#### [Data shown]
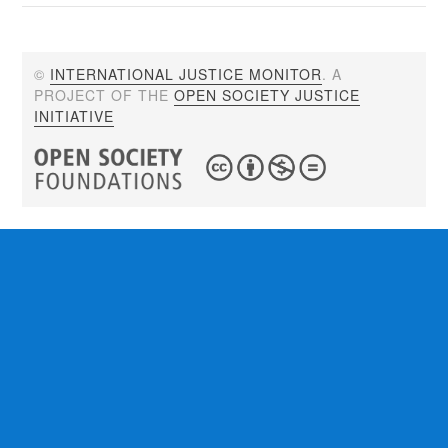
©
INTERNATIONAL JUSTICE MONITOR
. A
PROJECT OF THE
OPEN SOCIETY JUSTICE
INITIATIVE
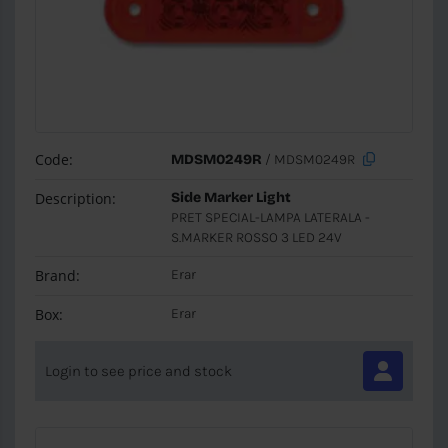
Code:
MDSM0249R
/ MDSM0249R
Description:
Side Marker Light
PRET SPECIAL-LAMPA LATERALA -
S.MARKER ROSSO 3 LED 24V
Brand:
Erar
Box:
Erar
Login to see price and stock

#### [Problem description]
Leave out the images and write out the listing above exactly.

#### [Output of the task]
©
INTERNATIONAL JUSTICE MONITOR
. A
PROJECT OF THE
OPEN SOCIETY JUSTICE
INITIATIVE
Code:
MDSM0249R
/ MDSM0249R
Description:
Side Marker Light
PRET SPECIAL-LAMPA LATERALA -
S.MARKER ROSSO 3 LED 24V
Brand:
Erar
Box:
Erar
Login to see price and stock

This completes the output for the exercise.